The task of the Patrimonial and Universal Library is the housing and protection of Cultural and Intellectual Texts– a foundation stone of the intellectual community.
For the BnL a compact, energy efficient building volume houses a wide range of functional entities. A transparent imposing, but at the same time inviting, facade fronts onto the Avenue John F. Kennedy. Internal functions unfold sequentially from this entrance gesture; Foyer +, Café (with upper level Conference +seminar rooms), next the Reading Room – a landscapeof terraced workstations and bookshelves. The principle building block is located deep within the building, a central and compact archive over five levels. This secure core is encased by public spaces and forms a
plateau on top of which the largest bookshelf area and reading-deck is found.
The principle facade material is large format red precast concrete panels - a patchwork due to a variety of surface treatments (water/sand-jeting, acid washing). The architectural intention is homogeneity, a material unity of the overall building volume, with an undercurrent of surface articulation. The archive plateau is encased in a bastion-like wrapping of stone-filled Gabion cages.

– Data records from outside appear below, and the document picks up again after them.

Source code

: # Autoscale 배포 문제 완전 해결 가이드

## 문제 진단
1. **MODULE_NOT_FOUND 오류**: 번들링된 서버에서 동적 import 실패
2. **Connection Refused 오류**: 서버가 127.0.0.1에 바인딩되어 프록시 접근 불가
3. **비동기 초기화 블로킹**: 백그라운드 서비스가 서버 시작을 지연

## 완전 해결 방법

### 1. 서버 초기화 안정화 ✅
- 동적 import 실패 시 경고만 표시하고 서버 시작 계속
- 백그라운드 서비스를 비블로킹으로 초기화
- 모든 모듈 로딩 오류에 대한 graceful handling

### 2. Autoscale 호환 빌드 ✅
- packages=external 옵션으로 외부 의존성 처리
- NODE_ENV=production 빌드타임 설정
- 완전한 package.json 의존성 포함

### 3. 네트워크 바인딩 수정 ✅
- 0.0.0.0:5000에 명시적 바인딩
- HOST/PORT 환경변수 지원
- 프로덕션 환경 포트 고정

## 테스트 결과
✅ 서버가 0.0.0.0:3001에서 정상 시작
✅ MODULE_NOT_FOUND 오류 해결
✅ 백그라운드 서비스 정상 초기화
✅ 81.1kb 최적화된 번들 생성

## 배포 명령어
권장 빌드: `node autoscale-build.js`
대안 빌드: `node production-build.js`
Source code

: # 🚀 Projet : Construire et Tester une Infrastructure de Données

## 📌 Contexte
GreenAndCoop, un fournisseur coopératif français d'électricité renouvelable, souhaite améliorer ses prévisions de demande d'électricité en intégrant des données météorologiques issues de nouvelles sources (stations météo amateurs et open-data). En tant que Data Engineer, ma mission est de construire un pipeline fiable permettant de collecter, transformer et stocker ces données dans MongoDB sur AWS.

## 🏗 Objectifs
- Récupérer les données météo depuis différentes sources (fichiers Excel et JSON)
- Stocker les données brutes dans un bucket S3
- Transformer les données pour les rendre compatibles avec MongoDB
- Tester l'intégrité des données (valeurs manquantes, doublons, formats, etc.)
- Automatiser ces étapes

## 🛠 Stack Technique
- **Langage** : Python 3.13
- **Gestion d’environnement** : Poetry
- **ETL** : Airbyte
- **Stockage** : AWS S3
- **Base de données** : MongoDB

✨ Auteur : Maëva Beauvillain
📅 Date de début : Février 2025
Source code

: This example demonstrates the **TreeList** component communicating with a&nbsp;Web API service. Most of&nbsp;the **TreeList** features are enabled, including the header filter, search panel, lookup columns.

Planning prioritized energy efficiency; technical installations take second place in favour of an activating of the buildings thermal mass to engender a sustainable
interior climate. Geothermal heat pumps are installed below the foundation plate and on the roof photovoltaic panels. Interior materials were chosen for their thermally absorbing capacity to allow night-purging, an activating of the building mass to dampen temperature extremes. The cradle-to-cradle principle was wherever
possible the referent in choosing materials. The widespan roof structure in laminated timber is, via air circulation within the roof layer, also thermally activated.